**Task to carry out**
Find every line in the entries below that contains the string "permission", treating uppercase and lowercase letters as different, and copy each of those lines in full.

**Task data**
[Start of Attachment]

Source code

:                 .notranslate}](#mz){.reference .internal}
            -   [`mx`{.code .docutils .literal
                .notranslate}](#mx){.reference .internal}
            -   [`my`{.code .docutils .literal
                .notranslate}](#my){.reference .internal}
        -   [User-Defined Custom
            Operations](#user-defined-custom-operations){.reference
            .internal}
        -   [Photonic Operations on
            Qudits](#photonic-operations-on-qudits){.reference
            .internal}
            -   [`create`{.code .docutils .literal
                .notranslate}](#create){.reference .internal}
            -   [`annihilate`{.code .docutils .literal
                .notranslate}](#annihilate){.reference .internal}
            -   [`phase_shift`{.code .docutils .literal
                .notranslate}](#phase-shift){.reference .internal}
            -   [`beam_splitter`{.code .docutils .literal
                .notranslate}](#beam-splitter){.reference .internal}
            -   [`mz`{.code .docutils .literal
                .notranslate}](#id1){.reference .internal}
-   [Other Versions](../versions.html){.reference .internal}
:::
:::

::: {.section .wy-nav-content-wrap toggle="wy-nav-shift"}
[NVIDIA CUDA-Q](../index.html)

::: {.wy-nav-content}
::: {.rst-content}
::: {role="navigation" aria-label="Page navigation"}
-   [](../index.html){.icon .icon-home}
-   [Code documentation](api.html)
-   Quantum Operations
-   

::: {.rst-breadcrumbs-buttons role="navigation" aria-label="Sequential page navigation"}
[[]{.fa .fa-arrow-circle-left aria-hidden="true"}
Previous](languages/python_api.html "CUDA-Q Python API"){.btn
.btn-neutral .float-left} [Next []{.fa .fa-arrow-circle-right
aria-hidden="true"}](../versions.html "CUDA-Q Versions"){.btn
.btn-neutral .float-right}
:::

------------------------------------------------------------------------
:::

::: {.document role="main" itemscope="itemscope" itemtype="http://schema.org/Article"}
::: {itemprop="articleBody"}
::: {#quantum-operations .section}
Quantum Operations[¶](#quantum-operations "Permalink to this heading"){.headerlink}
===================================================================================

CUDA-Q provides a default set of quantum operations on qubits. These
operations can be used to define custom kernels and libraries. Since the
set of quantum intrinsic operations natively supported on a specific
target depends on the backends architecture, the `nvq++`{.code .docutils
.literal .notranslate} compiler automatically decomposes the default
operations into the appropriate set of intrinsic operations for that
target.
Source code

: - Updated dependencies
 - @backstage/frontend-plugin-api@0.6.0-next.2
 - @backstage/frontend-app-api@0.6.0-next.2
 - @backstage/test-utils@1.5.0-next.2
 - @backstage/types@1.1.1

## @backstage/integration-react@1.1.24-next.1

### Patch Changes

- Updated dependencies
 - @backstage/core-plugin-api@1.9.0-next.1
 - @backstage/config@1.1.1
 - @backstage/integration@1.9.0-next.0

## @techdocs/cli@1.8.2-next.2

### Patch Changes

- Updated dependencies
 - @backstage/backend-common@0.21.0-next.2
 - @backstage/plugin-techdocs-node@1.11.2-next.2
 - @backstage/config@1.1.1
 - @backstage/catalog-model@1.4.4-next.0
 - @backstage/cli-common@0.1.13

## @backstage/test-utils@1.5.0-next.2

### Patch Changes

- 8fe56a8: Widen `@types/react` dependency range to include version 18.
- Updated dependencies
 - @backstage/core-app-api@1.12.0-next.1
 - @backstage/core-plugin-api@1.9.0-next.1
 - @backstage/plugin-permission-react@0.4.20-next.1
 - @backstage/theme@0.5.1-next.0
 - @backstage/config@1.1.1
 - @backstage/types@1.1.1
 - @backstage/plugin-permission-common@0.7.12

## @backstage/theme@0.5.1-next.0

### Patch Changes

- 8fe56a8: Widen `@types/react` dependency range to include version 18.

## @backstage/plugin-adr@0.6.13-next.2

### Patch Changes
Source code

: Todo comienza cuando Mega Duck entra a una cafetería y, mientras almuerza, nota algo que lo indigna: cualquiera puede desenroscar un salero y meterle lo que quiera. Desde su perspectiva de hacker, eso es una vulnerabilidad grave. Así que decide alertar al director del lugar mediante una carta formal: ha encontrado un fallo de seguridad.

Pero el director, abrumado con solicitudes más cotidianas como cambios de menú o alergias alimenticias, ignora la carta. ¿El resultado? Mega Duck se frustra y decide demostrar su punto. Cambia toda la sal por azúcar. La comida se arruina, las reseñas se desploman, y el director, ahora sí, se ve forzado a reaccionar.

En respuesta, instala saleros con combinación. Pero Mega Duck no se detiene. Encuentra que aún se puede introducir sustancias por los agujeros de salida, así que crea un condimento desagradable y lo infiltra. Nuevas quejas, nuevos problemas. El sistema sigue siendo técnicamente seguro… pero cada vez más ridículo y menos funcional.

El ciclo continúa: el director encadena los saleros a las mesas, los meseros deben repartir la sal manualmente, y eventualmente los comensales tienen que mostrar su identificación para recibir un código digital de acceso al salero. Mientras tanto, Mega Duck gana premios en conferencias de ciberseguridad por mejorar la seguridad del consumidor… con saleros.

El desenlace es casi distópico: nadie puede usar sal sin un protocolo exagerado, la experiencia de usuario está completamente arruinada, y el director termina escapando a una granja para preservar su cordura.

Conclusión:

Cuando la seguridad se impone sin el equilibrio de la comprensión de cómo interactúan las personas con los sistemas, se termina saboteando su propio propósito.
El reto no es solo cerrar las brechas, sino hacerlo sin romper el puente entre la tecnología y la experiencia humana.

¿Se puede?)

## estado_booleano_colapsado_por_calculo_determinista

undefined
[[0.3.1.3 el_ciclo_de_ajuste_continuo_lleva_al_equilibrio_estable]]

[End of Attachment]

**Your solution**
 - @backstage/plugin-permission-react@0.4.20-next.1
 - @backstage/plugin-permission-common@0.7.12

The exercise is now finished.